Monday 23 March 2009

Cancer mortality unchanged and more targets

It is obvious that the government's grandiose inefficient top down schemes don't work very well, another example of this has been the government's 'Cancer plan', yet another superficially catchy plan backed up with more targets that appears not to have worked. Blanket targets that force patients to be seen within a certain time frame irrelevant of their actual clinical need are ways of robbing Peter to pay Paul.

The only way to improve our cancer mortality figures is to scrap the targets and continue to sink money into capacity on every level. This doesn't only mean quicker surgery by more operative capacity, it means more radiotherapy capacity, more capacity of adjuvant therapies like chemotherapy, easier access for GPs to diagnostic services and more capacity in the specialist clinics and in radiology departments. It would take a hell of a lot of money to drag us back into line with the rest of Europe on this one after so many years of relatively underspending.

Simon Caulkin's quite magificent article in the Guardian brilliantly exposes just how foolish the government's approach is to these complex problems:

"Target-driven organisations are institutionally witless because they face the wrong way: towards ministers and target-setters, not customers or citizens. Accusing them of neglecting customers to focus on targets, as a report on Network Rail did just two weeks ago, is like berating cats for eating small birds. That's what they do. Just as inevitable is the spawning of ballooning bureaucracies to track performance and report it to inspectorates that administer what feels to teachers, doctors and social workers increasingly like a reign of fear."

You can read the rest of this excellent critique here, it really is a fantastic piece of journalism:

"They even propose a health warning: "Goals may cause systematic problems in organisations due to narrowed focus, increased risk-taking, unethical behaviour, inhibited learning, decreased co-operation, and decreased intrinsic motivation." As a glance at Stafford hospital would tell them, that's not the half of it."

3 comments:

Anonymous said...

A few years back I was diagnosed with prostate cancer.
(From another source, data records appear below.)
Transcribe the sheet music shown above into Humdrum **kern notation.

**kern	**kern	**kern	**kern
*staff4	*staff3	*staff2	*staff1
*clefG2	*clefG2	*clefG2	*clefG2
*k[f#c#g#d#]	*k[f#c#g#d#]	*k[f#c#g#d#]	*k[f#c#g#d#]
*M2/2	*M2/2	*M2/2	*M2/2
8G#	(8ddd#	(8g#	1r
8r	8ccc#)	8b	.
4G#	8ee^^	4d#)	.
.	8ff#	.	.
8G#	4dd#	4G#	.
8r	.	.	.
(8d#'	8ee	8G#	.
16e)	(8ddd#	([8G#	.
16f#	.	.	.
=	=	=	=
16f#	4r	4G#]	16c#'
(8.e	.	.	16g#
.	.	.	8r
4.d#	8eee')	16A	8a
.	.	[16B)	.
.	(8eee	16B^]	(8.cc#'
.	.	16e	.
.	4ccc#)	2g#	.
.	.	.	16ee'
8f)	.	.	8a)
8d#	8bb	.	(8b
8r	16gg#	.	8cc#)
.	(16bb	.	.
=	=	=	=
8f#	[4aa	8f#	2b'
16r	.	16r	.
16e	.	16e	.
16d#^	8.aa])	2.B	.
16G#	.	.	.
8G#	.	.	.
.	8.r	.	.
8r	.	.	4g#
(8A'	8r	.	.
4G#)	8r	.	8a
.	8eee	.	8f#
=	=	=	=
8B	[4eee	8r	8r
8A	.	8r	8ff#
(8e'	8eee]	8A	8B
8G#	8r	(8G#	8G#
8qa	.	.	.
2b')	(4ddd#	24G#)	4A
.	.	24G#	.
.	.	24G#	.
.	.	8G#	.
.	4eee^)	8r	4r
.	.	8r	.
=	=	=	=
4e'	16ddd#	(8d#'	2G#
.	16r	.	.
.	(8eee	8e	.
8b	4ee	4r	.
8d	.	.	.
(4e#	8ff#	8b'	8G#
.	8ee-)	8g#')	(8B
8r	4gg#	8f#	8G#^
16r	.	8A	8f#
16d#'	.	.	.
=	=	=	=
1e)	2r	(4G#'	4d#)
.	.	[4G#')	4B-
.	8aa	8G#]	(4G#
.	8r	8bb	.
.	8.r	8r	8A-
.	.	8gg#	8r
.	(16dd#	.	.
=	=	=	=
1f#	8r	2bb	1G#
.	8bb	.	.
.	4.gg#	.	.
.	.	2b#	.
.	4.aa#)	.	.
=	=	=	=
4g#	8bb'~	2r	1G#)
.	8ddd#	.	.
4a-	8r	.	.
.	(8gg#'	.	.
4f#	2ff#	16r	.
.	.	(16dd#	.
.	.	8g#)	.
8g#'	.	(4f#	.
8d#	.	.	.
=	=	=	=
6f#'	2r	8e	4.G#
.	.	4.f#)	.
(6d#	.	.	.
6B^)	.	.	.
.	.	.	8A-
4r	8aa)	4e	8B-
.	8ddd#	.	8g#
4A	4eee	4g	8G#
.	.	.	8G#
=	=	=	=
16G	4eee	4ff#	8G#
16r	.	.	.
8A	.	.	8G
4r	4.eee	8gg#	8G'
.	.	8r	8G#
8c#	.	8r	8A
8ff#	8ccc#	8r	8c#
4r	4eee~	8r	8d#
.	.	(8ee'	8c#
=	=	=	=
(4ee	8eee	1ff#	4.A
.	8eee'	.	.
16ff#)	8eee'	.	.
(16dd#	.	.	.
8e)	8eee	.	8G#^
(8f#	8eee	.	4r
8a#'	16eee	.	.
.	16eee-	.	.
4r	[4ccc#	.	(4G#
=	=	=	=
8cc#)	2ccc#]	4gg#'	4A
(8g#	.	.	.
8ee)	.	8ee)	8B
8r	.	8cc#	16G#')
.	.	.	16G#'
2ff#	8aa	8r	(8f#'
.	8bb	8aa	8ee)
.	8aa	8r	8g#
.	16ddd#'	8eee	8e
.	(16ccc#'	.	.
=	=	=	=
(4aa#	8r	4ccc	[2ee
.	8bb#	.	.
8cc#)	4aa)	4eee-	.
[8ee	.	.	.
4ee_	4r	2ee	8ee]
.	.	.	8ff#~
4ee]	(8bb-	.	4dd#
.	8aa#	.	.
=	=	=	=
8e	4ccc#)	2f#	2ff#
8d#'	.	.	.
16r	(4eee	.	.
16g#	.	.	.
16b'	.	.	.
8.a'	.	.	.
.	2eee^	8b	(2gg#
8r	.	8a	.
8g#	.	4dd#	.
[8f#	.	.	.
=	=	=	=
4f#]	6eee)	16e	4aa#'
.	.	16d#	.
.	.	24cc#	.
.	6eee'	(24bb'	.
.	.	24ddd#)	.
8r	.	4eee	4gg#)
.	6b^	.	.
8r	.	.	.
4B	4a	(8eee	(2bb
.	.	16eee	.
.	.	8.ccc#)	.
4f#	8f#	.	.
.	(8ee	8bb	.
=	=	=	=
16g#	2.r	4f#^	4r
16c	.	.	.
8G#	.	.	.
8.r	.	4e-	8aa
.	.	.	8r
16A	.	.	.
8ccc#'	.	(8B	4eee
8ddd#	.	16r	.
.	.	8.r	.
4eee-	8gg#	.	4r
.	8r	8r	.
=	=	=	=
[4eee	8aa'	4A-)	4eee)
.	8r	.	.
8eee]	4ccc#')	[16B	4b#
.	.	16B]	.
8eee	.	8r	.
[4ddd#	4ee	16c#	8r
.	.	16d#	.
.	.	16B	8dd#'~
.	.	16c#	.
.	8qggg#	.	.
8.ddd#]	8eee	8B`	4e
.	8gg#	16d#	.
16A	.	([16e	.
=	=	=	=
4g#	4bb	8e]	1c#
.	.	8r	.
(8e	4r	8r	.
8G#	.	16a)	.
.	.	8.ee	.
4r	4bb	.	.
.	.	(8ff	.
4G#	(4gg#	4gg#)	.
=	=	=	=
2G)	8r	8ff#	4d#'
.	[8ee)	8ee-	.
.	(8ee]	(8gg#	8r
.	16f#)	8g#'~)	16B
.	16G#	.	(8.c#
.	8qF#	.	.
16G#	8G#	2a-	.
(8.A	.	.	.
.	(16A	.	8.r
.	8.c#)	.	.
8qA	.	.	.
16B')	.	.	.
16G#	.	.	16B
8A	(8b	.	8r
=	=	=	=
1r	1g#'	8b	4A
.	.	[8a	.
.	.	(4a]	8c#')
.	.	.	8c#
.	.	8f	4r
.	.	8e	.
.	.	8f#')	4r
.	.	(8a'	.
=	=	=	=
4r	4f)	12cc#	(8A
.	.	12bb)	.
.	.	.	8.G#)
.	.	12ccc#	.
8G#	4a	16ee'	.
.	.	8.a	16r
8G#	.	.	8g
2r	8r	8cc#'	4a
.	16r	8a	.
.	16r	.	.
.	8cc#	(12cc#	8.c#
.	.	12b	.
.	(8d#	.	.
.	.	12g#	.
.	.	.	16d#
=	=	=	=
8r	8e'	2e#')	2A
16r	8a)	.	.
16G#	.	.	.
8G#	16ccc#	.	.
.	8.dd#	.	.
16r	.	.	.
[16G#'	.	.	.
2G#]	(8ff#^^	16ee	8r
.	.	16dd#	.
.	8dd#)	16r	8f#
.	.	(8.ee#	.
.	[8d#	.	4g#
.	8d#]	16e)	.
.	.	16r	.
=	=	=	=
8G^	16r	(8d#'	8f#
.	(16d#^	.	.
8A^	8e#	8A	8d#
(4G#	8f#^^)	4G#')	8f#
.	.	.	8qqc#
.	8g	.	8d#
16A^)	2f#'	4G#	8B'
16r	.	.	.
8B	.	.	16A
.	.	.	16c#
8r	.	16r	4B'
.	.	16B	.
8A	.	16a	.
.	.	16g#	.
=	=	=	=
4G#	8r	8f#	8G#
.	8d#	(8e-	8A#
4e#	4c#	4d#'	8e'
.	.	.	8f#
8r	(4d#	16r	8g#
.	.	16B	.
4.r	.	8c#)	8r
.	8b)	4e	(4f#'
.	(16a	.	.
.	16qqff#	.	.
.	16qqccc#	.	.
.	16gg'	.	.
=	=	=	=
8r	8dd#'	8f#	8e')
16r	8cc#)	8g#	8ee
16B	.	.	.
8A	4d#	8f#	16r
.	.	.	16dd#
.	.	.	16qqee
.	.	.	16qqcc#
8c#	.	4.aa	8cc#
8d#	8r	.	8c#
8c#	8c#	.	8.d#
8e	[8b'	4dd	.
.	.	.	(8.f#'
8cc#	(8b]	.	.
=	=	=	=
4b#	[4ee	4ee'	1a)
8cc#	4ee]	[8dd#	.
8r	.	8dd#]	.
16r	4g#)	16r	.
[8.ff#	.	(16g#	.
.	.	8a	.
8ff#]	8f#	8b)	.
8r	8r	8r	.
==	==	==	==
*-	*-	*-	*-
The consultant gave me an operation date just over a month later. Not hearing anything I 'phoned close to the date. "We have had to shuffle the beds". The new date was about a month on. This happened a few times.

Newspapers were reporting all cancer patients received treatment within 1 month of diagnosis. I wrote to the Secretary of State (Alan Johnson), copied to the two relevant NHS Trust Chairmen, suggesting the reports were in error. The reply, from a Civil Servant, said I should complain to the Trust. I wrote to the Prime Minister (Brown) again suggesting the reports were in error and that his Secretary of State did not appear to be taking this seriously. I also pointed out that on the one previous occasion when I had cause to write to a minister I had received a reply signed by said minister. The reply, again from a Civil Servant, said in effect that ministers were too busy to reply to the likes of me, followed by detailed instructions on how to complain to the Trust.

The operation went ahead without further delay and was successful. No thanks to the government though.

Garth Marenghi said...

I think there have been many let down by the lack of capacity in the system.

A close friend of the family recently died of a certain cancer for which his treatment was delayed, delayed and delayed. He could have probably been cured if had been treated quickly and aggressively, however as things were left to spread before anything was done he died.

The targets rob Peter to pay Paul, so there are always people being let down unless the money is put towards frontline services and capacity. So much of the extra money in recent years has been wasted in ideology and consequently bureaucracy.